• Task data:
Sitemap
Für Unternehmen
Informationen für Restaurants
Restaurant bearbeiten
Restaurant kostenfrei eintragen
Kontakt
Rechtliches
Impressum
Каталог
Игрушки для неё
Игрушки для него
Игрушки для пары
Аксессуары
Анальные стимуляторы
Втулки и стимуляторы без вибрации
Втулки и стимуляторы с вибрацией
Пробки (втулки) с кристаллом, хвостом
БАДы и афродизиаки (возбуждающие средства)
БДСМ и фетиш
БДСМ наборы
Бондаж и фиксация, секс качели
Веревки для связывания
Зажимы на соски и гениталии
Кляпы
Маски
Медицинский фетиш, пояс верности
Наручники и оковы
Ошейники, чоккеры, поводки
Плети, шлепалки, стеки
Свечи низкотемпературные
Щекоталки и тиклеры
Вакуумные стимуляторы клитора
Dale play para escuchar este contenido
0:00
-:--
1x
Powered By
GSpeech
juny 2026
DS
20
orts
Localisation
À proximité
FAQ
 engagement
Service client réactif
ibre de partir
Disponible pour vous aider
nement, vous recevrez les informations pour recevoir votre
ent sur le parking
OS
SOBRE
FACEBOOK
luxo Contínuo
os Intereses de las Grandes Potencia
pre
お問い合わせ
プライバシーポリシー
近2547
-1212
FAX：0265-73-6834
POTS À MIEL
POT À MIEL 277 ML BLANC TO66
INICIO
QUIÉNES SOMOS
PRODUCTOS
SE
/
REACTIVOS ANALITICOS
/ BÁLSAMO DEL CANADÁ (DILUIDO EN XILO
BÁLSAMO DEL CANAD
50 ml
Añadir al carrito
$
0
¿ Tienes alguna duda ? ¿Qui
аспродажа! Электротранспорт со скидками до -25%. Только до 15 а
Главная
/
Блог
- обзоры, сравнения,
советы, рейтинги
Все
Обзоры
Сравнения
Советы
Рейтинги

• Job:
Respond with nothing but the number of lines in the data above that include the word "фетиш".

• Solution below:
2